William Stephenson (May 14, 1902 – June 14, 1989) was a psychologist and physicist best known for developing Q methodology.
He was born in England and trained in physics at the University of Oxford and Durham University (where he earned a Ph.D. in 1926). His interest in research methods in physics and complementarity led him to an increased interest in psychology. This resulted in his studying at University College London under Charles Spearman, a pioneer of factor analysis. While there he also worked with Cyril Burt. Stephenson received his second Ph.D., in psychology, in 1929.
Stephenson is most known for his development of an alternative form of factorial analysis concerned with the operationalizing of subjectivity, Q methodology.[1] At the same time as he published his first paper on Q methodology in Nature in 1935, he was in analysis with Melanie Klein (in 1935–36), as part of a project initiated by the British Psycho-Analytic Society to promote research on psychoanalysis within academic psychology.[2]
In 1936 he became the assistant director of Oxford's Institute of Experimental Psychology.[3]

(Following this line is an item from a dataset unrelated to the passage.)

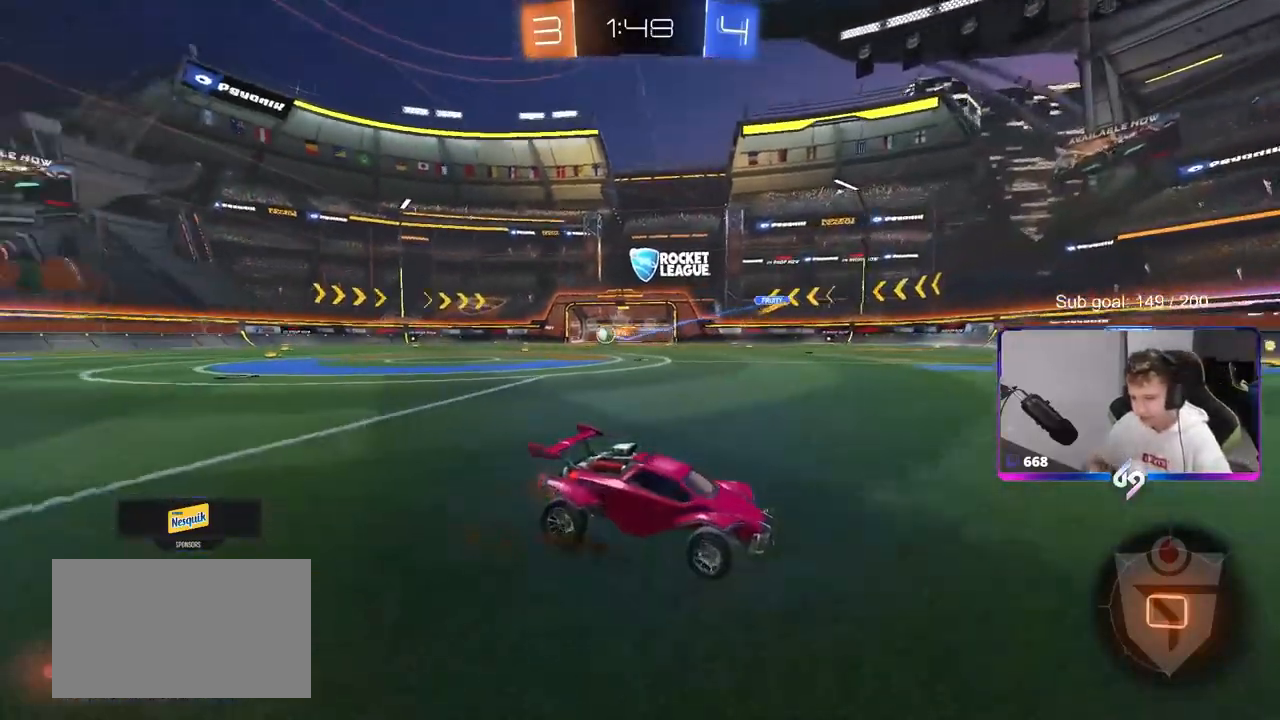
{"keys": ["w"], "mouse": ["left"], "mouse_move": "down", "events": [[217, "space", "down"], [317, "d", "up"], [317, "space", "up"], [400, "mouse_left", "down"]]}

During the Second World War he joined the British military and was promoted to the rank of Brigadier General, serving in India.[4]
After the war he briefly returned to Oxford but left in 1948 for the University of Chicago. It was while he was at Chicago that he published The Study of Behavior: Q-Technique and Its Methodology (1953), the work for which he is best known and the definitive treatise on the research procedure.

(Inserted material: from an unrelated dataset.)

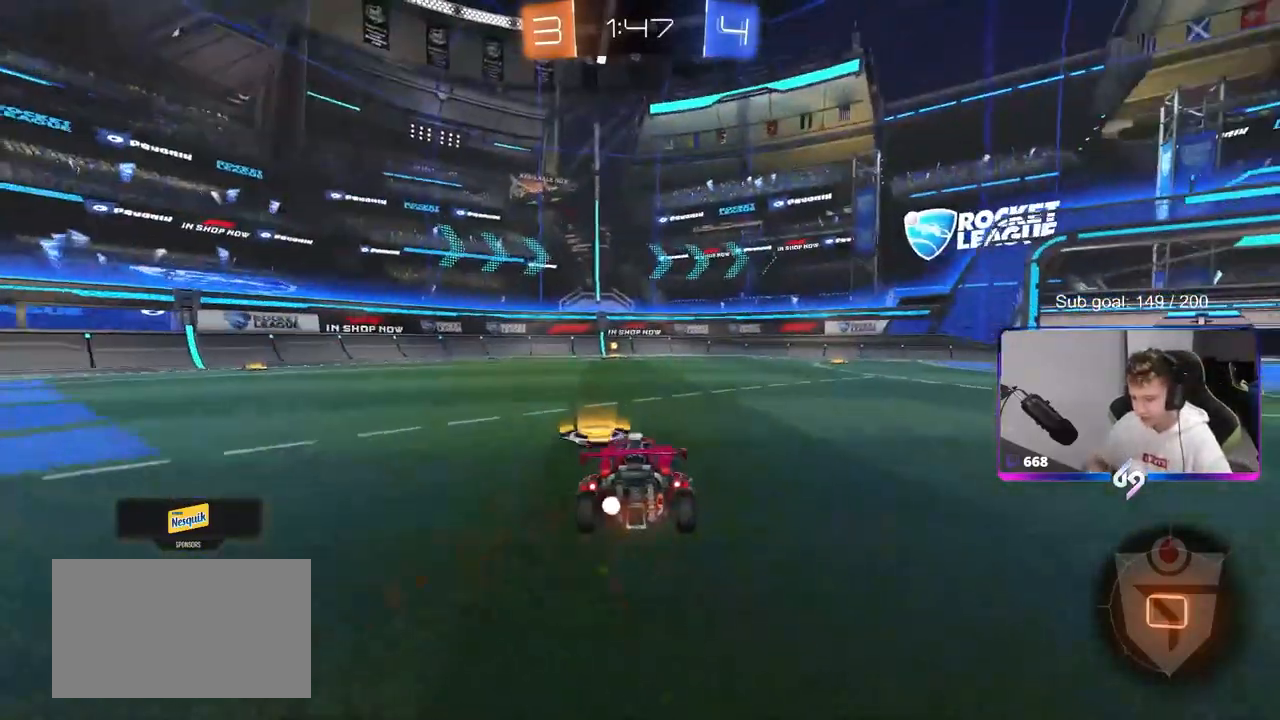
{"keys": ["space", "w"], "mouse": ["left"], "mouse_move": "down-left", "events": [[83, "a", "down"], [183, "a", "up"], [233, "d", "down"], [283, "d", "up"], [367, "a", "down"], [433, "a", "up"], [467, "space", "down"]]}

In 1955 he left the University of Chicago, and academia, to accept a position as director of advertising research for Nowland and Company.[5] His time in the advertising world, though successful, was short-lived, and he returned to academia in 1958, accepting a position as a distinguished professor in the University of Missouri School of Journalism. He retired from Missouri in 1974 but accepted a position as a visiting professor at the University of Iowa where he served until a second retirement in 1977.
After retirement he continued to write on his interest in the subject of the study of subjectivity until his death in 1989 at the age of 87 (Barchak, 1991).[6]